Application Technology offers workshops for the automotive industry
The interactive workshops are characterized by an inspiring atmosphere and follow a practical concept. Depending on the event, various components are presented in the specially equipped seminar area, which are analyzed together with the clients. Together, they can look at details and discuss best-practice solutions. An example of this is the use of new steel grades for vehicle structures in the automotive industry. This opens up entirely new possibilities for OEMs with regard to the weight and safety challenges associated with electric mobility. "During the workshops, we quickly get into a very fruitful exchange with our contacts about the pros and cons of solutions and can also very efficiently counter any reservations and fear of addressing certain topics," says Kai-Uwe Jentsch, who is primarily responsible for benchmarking in the department. The graduate engineer continues: "We're pleased that companies that had previously avoided steel in certain series have returned to steel after the events."

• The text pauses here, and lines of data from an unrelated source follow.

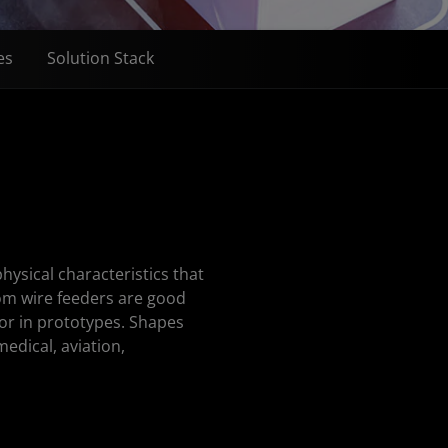
es
Solution Stack
ysical characteristics that
rom wire feeders are good
 or in prototypes. Shapes
medical, aviation,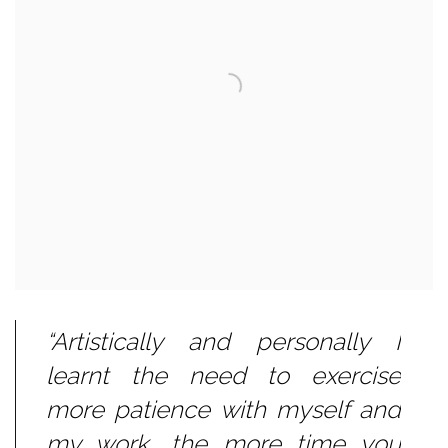
“Artistically and personally I
learnt the need to exercise
more patience with myself and
my work, the more time you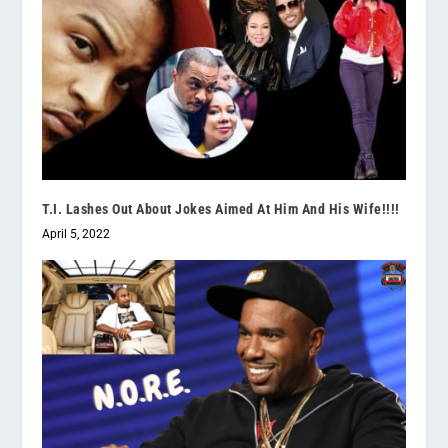
T.I. Lashes Out About Jokes Aimed At Him And His Wife!!!!
April 5, 2022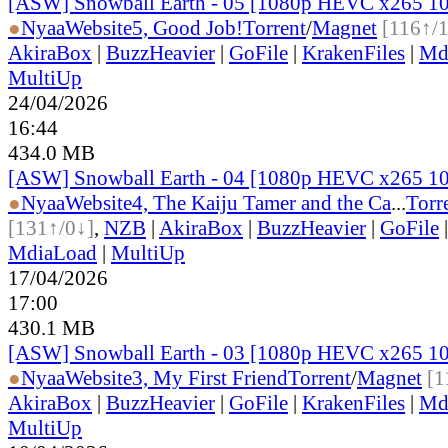
[ASW] Snowball Earth - 05 [1080p HEVC x265 1
●
Nyaa
Website
5, Good Job!
Torrent
/
Magnet
[116↑/
AkiraBox
|
BuzzHeavier
|
GoFile
|
KrakenFiles
|
Md
MultiUp
24/04/2026
16:44
434.0 MB
[ASW] Snowball Earth - 04 [1080p HEVC x265 1
●
Nyaa
Website
4, The Kaiju Tamer and the Ca
...
Torr
[131↑/0↓]
,
NZB
|
AkiraBox
|
BuzzHeavier
|
GoFile
MdiaLoad
|
MultiUp
17/04/2026
17:00
430.1 MB
[ASW] Snowball Earth - 03 [1080p HEVC x265 1
●
Nyaa
Website
3, My First Friend
Torrent
/
Magnet
[1
AkiraBox
|
BuzzHeavier
|
GoFile
|
KrakenFiles
|
Md
MultiUp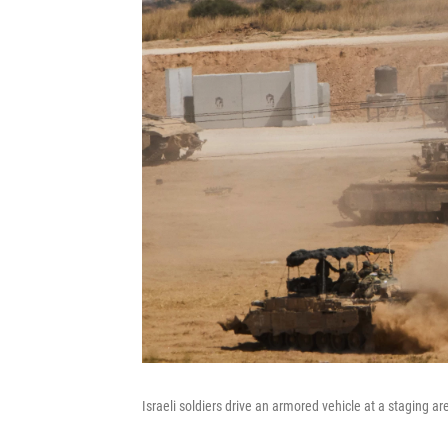
Israeli soldiers drive an armored vehicle at a staging ar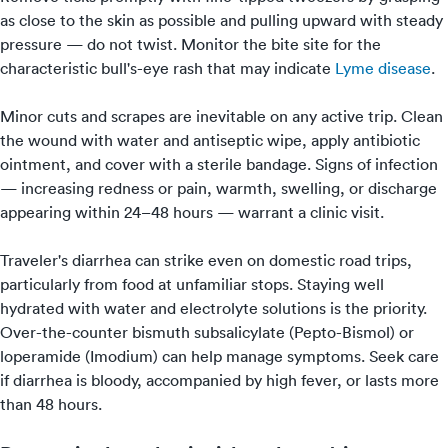
as close to the skin as possible and pulling upward with steady
pressure — do not twist. Monitor the bite site for the
characteristic bull's-eye rash that may indicate
Lyme disease
.
Minor cuts and scrapes are inevitable on any active trip. Clean
the wound with water and antiseptic wipe, apply antibiotic
ointment, and cover with a sterile bandage. Signs of infection
— increasing redness or pain, warmth, swelling, or discharge
appearing within 24–48 hours — warrant a clinic visit.
Traveler's diarrhea can strike even on domestic road trips,
particularly from food at unfamiliar stops. Staying well
hydrated with water and electrolyte solutions is the priority.
Over-the-counter bismuth subsalicylate (Pepto-Bismol) or
loperamide (Imodium) can help manage symptoms. Seek care
if diarrhea is bloody, accompanied by high fever, or lasts more
than 48 hours.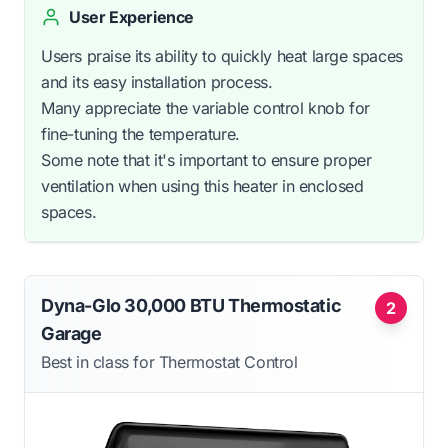
User Experience
Users praise its ability to quickly heat large spaces
and its easy installation process.
Many appreciate the variable control knob for
fine-tuning the temperature.
Some note that it's important to ensure proper
ventilation when using this heater in enclosed
spaces.
Dyna-Glo 30,000 BTU Thermostatic
2
Garage
Best in class for Thermostat Control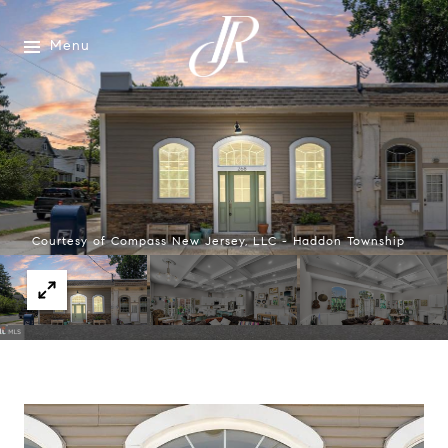
Menu
Courtesy of Compass New Jersey, LLC - Haddon Township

Optimizing and further developing material use
The benchmark workshops provide ample space away from the hustle and bustle of everyday business to highlight industry trends, share research results, and provide customers with application concepts geared to the future. In this way, individual challenges can be solved – such as reducing process costs in the manufacture of components or increasing performance. Graduate engineer Helmut Mebus: "Our benchmarking services are open to both internal specialist departments and our clients, and are missing nothing in terms of quality." Also because the offer addresses the needs of companies in a holistic way. "We can optimize and develop components with both the right materials, innovative technologies and viable concepts."